Willows have an extremely long history for medicinal uses, being used to treat fevers, aches, skin conditions, and headaches, and as an anti-clotting agent. The basic ingredient of aspirin, salicylic acid, originally came from willow bark (the chemical name comes from salix, the Latin word for willow). In the middle 1800s, scientists first synthesized acetylsalicylic acid, a biochemical derivative of salicylic acid. Then, a few years before 1900, the German company Bayer developed this compound as a commercial pain reliever, naming it "aspirin," which was the world's first mass-marketed drug. It remains one of the most-used medicines in the world.
Salicylic acid is also used in acne, psoriasis, wart, and callous treatments, and also in some dandruff shampoos and toothpastes.
When you think of the tremendous medicinal value of these plants, you must acknowledge that there may be many more important drugs "hidden" in plants that medical science simply has not yet discovered. This is one reason we must protect and conserve ecosystems and species worldwide.

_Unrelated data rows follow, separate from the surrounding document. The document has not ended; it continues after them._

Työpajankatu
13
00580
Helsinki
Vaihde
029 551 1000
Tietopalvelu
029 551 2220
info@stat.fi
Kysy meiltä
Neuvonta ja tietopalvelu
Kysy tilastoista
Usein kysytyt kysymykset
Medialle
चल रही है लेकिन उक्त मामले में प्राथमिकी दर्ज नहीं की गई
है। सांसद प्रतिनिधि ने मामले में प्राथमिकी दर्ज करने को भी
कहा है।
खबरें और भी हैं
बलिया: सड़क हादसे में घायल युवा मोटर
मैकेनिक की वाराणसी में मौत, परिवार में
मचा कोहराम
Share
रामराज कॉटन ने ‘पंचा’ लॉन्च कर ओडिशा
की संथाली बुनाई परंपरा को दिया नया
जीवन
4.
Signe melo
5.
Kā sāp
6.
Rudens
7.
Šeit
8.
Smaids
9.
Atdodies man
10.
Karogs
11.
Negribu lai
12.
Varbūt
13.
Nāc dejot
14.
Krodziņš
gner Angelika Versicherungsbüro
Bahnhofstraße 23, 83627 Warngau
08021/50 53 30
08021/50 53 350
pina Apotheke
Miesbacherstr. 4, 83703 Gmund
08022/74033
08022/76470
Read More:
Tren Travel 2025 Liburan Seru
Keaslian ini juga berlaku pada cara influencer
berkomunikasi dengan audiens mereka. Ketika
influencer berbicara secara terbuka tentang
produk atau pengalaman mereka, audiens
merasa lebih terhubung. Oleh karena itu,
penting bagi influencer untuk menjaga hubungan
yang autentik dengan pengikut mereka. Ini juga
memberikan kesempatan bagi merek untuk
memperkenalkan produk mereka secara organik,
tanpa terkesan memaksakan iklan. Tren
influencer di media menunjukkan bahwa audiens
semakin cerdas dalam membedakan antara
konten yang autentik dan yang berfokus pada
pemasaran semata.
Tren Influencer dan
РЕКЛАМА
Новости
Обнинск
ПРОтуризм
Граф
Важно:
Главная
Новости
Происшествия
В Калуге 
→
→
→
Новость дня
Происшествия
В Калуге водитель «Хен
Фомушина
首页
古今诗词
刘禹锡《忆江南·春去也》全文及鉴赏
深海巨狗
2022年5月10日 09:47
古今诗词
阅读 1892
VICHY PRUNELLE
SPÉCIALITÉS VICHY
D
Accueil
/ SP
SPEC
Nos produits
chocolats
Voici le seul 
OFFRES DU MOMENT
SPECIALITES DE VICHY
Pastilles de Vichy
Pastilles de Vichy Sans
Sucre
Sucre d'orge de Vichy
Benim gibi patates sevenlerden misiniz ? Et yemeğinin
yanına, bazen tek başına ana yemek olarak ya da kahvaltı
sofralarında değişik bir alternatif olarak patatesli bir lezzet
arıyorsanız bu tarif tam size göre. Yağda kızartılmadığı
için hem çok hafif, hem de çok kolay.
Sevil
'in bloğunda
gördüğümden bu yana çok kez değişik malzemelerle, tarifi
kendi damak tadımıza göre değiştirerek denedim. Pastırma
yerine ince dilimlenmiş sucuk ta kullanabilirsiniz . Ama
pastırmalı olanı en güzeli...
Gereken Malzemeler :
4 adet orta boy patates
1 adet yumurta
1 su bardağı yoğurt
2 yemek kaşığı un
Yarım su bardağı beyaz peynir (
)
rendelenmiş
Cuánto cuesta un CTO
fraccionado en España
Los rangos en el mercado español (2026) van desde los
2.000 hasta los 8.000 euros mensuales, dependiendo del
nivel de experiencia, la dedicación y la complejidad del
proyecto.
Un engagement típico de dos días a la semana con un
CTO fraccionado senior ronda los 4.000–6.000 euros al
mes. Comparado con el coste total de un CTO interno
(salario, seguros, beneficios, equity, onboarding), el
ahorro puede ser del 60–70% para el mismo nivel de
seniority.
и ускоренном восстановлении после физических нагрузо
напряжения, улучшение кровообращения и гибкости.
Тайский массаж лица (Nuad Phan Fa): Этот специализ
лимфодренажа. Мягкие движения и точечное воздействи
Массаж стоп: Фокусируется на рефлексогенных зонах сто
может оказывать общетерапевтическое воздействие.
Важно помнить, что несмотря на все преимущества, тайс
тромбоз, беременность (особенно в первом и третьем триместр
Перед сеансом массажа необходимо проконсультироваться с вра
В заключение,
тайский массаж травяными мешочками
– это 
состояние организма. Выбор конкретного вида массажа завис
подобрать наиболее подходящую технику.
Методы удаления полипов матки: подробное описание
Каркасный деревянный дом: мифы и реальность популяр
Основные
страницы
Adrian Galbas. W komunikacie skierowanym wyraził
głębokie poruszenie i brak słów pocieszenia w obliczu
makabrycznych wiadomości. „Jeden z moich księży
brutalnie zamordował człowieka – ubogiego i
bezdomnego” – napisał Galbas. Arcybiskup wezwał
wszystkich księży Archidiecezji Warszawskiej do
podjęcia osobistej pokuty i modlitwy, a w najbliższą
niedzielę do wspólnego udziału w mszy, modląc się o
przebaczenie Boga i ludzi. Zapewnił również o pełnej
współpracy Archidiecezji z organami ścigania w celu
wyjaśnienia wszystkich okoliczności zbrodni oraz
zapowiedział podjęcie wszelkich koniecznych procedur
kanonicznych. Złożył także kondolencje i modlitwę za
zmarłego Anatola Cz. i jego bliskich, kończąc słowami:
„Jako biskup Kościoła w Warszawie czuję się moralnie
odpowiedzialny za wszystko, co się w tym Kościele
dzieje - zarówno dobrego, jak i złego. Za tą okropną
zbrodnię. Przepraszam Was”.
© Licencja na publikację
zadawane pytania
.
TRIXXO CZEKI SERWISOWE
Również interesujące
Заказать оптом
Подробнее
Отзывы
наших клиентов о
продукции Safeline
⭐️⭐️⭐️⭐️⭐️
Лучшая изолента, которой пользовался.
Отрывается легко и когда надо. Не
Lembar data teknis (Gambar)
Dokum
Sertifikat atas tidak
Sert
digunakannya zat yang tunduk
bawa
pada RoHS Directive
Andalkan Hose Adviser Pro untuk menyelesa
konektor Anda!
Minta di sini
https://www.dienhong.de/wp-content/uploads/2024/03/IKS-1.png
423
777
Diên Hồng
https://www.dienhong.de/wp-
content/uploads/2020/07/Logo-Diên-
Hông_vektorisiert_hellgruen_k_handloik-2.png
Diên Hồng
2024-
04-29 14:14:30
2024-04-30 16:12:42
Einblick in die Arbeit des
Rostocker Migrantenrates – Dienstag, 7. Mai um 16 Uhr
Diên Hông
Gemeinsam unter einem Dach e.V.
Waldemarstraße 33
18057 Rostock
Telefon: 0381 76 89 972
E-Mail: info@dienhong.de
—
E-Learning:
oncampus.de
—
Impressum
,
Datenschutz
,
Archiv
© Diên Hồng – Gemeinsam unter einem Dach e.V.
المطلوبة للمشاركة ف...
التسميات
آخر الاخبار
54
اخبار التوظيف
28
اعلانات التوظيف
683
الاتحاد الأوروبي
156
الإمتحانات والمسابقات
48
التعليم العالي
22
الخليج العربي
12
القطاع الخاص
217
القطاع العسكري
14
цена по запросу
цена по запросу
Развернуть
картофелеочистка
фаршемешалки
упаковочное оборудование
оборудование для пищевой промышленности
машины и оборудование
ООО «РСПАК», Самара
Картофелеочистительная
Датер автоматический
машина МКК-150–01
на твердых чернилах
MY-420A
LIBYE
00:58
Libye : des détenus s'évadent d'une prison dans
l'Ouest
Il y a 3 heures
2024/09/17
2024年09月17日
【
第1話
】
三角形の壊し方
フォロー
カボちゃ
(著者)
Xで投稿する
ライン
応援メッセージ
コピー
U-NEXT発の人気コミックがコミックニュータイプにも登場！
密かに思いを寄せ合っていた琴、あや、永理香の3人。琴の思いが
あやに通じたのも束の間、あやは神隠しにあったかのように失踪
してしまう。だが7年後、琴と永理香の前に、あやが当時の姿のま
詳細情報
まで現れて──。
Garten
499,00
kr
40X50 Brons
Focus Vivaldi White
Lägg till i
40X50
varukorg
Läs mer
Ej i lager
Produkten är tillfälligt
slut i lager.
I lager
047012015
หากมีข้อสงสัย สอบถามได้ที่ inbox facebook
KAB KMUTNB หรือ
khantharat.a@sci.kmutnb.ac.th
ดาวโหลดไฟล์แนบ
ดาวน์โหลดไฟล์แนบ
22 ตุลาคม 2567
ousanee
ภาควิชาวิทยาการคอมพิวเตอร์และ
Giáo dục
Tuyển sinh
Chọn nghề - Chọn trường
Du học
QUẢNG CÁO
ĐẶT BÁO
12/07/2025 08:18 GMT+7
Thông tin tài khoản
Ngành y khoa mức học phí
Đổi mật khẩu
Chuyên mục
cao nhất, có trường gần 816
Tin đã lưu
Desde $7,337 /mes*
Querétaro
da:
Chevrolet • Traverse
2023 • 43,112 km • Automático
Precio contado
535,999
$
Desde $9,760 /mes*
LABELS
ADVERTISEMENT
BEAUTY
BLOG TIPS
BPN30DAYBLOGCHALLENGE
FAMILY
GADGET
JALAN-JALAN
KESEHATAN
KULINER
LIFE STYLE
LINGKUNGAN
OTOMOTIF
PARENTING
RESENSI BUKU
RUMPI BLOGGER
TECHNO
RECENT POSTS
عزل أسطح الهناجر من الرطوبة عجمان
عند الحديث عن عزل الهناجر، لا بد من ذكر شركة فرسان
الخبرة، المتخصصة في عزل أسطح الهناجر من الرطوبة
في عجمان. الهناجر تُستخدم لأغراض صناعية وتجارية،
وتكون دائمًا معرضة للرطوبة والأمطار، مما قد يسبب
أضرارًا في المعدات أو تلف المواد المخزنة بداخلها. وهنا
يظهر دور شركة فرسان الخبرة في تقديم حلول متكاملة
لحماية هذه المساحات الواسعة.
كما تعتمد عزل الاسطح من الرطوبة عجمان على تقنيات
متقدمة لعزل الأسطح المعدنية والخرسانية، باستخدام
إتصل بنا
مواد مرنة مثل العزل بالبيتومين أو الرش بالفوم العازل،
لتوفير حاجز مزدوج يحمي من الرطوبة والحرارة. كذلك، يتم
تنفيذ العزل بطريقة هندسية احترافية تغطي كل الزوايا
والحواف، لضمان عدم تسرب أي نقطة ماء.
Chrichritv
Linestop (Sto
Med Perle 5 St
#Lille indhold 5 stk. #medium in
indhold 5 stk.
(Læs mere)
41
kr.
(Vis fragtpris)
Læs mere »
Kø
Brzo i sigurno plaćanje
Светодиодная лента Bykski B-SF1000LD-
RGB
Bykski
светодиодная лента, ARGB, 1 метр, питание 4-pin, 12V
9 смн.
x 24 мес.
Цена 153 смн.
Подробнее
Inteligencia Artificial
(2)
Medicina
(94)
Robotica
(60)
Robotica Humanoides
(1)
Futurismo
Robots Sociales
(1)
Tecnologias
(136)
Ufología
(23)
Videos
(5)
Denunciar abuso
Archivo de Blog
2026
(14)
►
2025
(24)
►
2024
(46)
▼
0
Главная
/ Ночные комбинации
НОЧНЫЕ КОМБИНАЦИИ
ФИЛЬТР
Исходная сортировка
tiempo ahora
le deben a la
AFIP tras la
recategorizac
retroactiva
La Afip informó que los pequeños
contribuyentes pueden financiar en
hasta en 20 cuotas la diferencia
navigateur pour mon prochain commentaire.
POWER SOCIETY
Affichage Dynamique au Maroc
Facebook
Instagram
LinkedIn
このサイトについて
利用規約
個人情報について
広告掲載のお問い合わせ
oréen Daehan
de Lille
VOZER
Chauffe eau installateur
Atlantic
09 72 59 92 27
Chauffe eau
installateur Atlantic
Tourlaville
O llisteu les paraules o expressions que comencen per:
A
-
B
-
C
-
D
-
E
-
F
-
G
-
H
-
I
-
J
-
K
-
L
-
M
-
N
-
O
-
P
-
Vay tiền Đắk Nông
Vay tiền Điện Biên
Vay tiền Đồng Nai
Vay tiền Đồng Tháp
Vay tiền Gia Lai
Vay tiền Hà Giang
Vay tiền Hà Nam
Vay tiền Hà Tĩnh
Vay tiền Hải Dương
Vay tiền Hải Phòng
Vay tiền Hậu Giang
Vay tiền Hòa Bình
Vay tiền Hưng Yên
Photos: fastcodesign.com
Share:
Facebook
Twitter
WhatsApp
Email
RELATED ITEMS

Some willows have usable lumber, which tends to be rather soft but resistant to warping and splitting. Willow wood has been used for packing crates, palettes, furniture, cricket bats, and paper pulp.
Willow has been used for basketry.
Misbehaving children, in the past, were often disciplined by application of a willow switch.
Willows are planted to prevent erosion, as wind breaks, for bioremediation, and reclamation of severely impacted sites such as mines and quarries.
Many willows have ornamental value, but their fast growth causes weak, brittle wood. Their roots are notorious for invading sewer lines. Some willows are prone to diseases, too, so do some research before planting, and think carefully about placement.
In old-time Ozark dialect, the phrase "keep close to the willows" meant "to be conventional, conservative, or modest"; it apparently came from the habit of skinnydippers staying close to the trees to avoid being seen by passersby.